Closed shawntanzk closed 3 years ago
I will do this on a seperate branch based on cross-species - this way it will allow us to already have something to show (the PR curation is basically done). Will then make a PR into cross-species where hopefully there wouldn't be too much clashes.
Will wait to obtain gene files (Ray is working on this) - once I get them I will use them to curate based on whatever they are based on. Will start with mouse based on https://raw.githubusercontent.com/obophenotype/brain_data_standards_ontologies/cross_species/src/templates/ensmusg.tsv
List of names for curiemap (will update this comment as I go along): Mouse - ensembl: Human - ensembl: Marmoset - entrez: (NCBI gene)
I will do this on a seperate branch based on cross-species
I've uploaded a simplified tsv of the gtf with information I think we need (removing those we don't) gtf files are too big to upload, tsv from there directly are hence also too big, hence I had to remove a whole lot of columns. tsv files are here: https://github.com/obophenotype/brain_data_standards_ontologies/commit/76c63a801c5f22cc90bf869a62b4fbfc91321641 For transparency sake (and in case I screwed up the code, esp removing duplicate terms in marmoset), here is the R code I used to do it: https://github.com/obophenotype/brain_data_standards_ontologies/blob/gene-curation/src/templates/gtf%20to%20tsv.R (makes no sense if you don't have the gtf files and of course the directories are set to my desktop) Ray is working on getting a stable link for the gene files (he is currently using his own google drive, but they are working out with the institute on getting a paid one on their ends cause they do not have space at the moment - once that is done, I will put links to them in this repo too. In the meantime, happy to send to whoever who needs it.

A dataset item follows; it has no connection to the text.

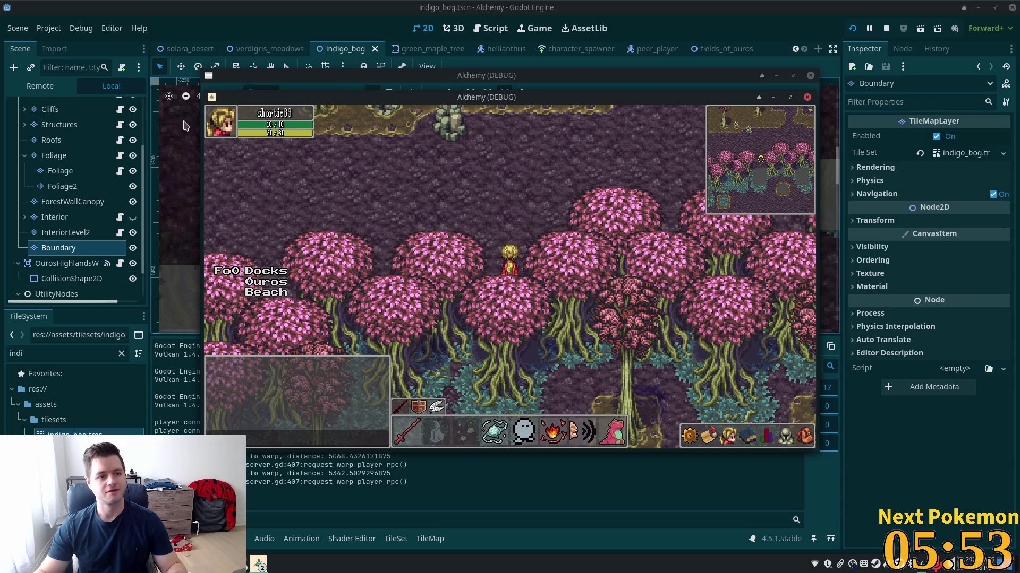
- Move the character down past the trees, then bring the editor back to front
{"action": "left_click", "coordinate": [515, 348]}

For our purposes I think it's enough to have gene name and gene ID (and build/version details for the whole file). This can easily be use to build a robot template for producing OWL for the pipeline. See https://raw.githubusercontent.com/obophenotype/brain_data_standards_ontologies/master/src/templates/ensmusg.tsv
I think it's enough to have gene name and gene ID
Will run the extraction only taking those two columns and remove any duplicate, then edit them in a tsv similar to the one you linked.
problem that might occur when automating NS-forest to Ensembl/Entrez - some gene names use synonyms eg Inh L1 LAMP5 PVRL2 -> PVRL2 = NECTIN2 which in the gtf file is how it is shown Possible solution (if there ends up being a problem with automated) is to push the IDs into something like biomart and get the synonyms? (think that is possible at least, I rmbr biomart stuff having synonyms) - for now since I'm manually curating the allen markers, ill manually search.
Issues (will continue updating this as I move along): Note: general trend of pseudogenes not being in the gtf file Note: MARCHF5 (ENSG00000198060 - not 100% sure what was the name used before) got converted to a date in excel (or maybe R) - have to be careful of this -> have changed to MARCHF5 to be safe
Hmmm - frustrating to see these not lining up.
Part of spec for taxonomies should be to provide IDs and version info for all genes used in names.
Completed in gene_curation branch - still requires implementations and checks
implemented
Currently all curation of allen markers (expresses column) uses PRo, instead they should be using gene IDs based on what marker/gtf file is provided. @shawntanzk to change curation to whichever gene ID is used for that specific taxonomy (probably Ensembl for mouse, NCBIgene for human and marmoset - need to double check on this. @hkir-dev to add NCBIgene to curie map using identifiers.org patterns.